#### Kutipan untuk Dibaca:
*****
Jakarta, CNBC Indonesia - Tampaknya investor boleh sumringah lagi karena hari ini, pasar keuangan global diprediksi masih akan menerima angin positif dari ekspektasi stimulus ekonomi Eropa dan Jerman yang rencananya akan digelontorkan pekan ini.
Sayangnya, kondisi positif itu masih terjadi dan masih bergantung pada absennya kekhawatiran terhadap perang dagang Amerika Serikat (AS)-China yang masih vakup baku ancam jelang kopi darat kedua negara bulan ini dan awal bulan depan.
Kondisi itu, meskipun membuat dunia ambil nafas sejenak dari roller coaster hubungan Beijing-Washington, berada di atas rapuhnya ekonomi dunia, bukan sesuatu yang pantas dibanggakan memang.
*****
#### Petunjuk Pengerjaan:
**1.** Jawablah pertanyaan berikut berdasarkan kutipan tentang pasar keuangan ini.
(a) Stimulus ekonomi dari mana yang diperkirakan membawa angin positif bagi pasar keuangan global?
(b) Perang dagang yang disebut dalam kutipan terjadi antara negara mana saja?
(c) Dengan apa hubungan Beijing-Washington diibaratkan?
**2.** Ketik ulang bagian kutipan tentang pasar keuangan ini, mulai dari "Sayangnya, kondisi positif" sampai "pantas dibanggakan memang.", tanpa mengubah satu kata pun.
Baris-baris pada bahan yang disediakan tidak berkaitan dengan kutipan tentang pasar keuangan ini.

#### Bahan yang Disediakan:
*****
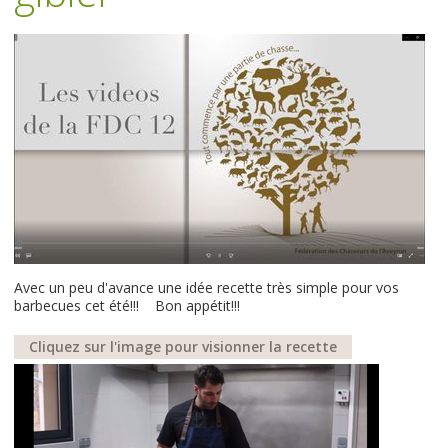
Avec un peu d'avance une idée recette très simple pour vos
barbecues cet été!!! Bon appétit!!!
Cliquez sur l'image pour visionner la recette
*****
#### Jawaban Tiap Tugas:
**1.**
(a) Dari Eropa dan Jerman.
(b) Antara Amerika Serikat (AS) dan China.
(c) Dengan roller coaster.

**2.**
Sayangnya, kondisi positif itu masih terjadi dan masih bergantung pada absennya kekhawatiran terhadap perang dagang Amerika Serikat (AS)-China yang masih vakup baku ancam jelang kopi darat kedua negara bulan ini dan awal bulan depan.
Kondisi itu, meskipun membuat dunia ambil nafas sejenak dari roller coaster hubungan Beijing-Washington, berada di atas rapuhnya ekonomi dunia, bukan sesuatu yang pantas dibanggakan memang.